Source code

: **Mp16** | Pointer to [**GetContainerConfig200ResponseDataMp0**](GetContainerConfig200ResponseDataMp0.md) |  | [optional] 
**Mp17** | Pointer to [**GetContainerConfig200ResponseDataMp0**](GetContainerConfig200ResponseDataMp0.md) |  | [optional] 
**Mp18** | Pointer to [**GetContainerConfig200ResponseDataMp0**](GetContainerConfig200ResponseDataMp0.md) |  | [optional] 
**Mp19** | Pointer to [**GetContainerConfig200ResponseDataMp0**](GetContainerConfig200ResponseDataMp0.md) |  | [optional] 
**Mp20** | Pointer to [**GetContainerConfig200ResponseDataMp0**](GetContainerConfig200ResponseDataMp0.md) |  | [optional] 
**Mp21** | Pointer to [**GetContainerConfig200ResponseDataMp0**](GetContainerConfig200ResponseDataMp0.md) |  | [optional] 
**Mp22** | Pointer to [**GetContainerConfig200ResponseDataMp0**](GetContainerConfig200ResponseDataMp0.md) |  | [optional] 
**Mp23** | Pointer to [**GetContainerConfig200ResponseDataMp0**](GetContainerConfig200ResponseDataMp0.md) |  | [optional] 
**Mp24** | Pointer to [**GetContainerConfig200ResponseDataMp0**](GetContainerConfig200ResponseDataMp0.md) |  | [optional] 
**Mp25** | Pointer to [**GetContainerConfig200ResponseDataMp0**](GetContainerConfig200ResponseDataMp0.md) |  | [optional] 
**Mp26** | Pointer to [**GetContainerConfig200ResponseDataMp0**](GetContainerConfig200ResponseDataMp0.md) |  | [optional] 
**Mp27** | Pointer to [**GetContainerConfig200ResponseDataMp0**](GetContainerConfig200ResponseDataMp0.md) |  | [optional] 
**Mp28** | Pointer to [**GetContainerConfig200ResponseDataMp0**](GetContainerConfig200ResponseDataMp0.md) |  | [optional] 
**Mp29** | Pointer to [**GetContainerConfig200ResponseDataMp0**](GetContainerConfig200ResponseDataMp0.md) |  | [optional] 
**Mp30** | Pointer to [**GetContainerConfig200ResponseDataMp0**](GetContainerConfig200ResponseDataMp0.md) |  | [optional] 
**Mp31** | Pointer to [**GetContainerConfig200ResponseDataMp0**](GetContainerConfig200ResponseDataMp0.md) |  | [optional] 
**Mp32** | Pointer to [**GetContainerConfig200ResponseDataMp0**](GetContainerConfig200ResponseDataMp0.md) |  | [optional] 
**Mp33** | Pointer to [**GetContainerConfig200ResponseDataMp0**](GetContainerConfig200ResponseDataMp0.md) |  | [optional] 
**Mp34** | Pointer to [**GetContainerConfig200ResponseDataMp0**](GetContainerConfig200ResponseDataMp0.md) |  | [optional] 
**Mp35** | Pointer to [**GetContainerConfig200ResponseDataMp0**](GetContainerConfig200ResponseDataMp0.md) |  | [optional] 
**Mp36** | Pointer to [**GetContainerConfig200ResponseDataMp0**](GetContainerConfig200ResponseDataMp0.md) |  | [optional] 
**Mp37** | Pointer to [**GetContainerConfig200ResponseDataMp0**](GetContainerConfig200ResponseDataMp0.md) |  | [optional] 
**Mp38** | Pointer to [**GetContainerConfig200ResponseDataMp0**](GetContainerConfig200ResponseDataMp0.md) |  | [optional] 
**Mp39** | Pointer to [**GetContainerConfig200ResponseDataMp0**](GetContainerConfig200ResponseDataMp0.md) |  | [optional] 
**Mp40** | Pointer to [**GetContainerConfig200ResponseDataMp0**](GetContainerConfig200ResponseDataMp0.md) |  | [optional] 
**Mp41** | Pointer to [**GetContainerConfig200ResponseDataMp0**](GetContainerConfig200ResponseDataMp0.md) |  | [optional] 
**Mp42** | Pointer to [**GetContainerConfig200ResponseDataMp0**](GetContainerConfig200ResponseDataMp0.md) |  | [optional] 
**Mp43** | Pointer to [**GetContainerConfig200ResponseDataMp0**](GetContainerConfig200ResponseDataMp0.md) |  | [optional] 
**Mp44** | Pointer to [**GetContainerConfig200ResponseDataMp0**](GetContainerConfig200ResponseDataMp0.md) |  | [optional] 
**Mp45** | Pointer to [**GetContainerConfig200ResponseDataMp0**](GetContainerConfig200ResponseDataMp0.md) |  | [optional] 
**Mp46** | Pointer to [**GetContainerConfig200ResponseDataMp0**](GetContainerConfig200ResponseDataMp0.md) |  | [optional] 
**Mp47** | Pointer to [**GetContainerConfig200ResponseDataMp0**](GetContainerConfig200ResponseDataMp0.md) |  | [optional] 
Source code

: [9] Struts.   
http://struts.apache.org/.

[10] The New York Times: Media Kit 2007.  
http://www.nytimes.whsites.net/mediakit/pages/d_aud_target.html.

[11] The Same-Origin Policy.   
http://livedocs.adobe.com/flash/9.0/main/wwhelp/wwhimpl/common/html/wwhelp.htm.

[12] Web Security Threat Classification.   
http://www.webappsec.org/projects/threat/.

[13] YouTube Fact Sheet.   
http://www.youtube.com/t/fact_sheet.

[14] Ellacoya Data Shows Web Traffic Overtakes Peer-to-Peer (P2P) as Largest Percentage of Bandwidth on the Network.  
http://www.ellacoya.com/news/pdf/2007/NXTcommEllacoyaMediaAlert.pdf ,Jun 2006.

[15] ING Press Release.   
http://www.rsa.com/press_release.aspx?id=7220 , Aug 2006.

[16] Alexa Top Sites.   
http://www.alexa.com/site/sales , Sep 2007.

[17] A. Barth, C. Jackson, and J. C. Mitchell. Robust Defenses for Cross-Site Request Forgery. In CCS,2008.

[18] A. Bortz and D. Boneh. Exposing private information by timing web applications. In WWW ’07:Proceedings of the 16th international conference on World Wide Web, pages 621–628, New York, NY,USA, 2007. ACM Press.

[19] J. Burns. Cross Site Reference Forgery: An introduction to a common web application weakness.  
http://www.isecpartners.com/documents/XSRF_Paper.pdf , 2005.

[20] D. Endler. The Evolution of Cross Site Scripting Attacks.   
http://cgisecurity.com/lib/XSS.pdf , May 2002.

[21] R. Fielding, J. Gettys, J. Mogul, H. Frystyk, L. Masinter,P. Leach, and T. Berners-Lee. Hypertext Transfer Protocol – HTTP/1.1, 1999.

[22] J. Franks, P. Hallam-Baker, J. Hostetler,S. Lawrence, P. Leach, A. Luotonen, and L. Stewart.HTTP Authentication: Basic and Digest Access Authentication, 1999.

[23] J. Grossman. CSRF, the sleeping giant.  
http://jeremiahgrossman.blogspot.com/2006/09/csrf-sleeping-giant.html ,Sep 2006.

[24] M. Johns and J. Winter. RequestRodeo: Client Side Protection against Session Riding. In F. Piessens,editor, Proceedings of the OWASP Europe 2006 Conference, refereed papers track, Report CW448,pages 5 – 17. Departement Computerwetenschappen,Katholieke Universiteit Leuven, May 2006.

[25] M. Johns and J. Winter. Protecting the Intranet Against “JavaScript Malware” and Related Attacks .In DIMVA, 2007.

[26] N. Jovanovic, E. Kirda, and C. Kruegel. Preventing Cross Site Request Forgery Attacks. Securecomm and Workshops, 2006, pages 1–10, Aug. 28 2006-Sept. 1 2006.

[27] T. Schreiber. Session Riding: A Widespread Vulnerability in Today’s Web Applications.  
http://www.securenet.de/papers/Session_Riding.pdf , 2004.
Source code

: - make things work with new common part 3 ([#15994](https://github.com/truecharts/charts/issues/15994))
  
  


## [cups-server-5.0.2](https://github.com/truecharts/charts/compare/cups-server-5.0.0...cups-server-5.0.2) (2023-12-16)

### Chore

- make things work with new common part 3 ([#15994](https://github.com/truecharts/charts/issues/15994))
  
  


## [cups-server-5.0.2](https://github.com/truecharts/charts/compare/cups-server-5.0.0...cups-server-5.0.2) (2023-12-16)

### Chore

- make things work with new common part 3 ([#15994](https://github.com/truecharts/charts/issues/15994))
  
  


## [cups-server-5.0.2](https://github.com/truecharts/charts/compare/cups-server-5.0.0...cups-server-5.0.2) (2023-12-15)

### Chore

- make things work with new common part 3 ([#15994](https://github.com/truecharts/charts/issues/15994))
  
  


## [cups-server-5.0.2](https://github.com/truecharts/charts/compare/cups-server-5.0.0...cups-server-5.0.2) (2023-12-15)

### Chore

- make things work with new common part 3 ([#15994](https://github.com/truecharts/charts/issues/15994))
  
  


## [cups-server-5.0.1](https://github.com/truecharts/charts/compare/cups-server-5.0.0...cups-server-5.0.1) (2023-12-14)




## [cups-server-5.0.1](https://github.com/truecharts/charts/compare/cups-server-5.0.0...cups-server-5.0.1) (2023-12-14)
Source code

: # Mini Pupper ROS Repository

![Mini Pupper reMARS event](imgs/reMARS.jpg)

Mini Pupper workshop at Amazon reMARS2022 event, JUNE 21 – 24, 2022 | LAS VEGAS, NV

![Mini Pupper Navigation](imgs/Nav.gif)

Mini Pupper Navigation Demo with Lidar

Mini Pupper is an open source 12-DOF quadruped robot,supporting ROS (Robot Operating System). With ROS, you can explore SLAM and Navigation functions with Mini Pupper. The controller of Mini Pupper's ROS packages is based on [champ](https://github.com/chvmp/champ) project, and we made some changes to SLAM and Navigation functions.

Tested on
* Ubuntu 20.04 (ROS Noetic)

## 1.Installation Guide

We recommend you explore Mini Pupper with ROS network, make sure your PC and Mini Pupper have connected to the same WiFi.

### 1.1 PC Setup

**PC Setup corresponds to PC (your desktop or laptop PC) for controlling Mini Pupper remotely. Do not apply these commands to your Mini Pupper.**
####
## Exercise aim
Counting only lines that contain "Setup", what is the total for the entries above? Give the number alone.

## Result of the task
2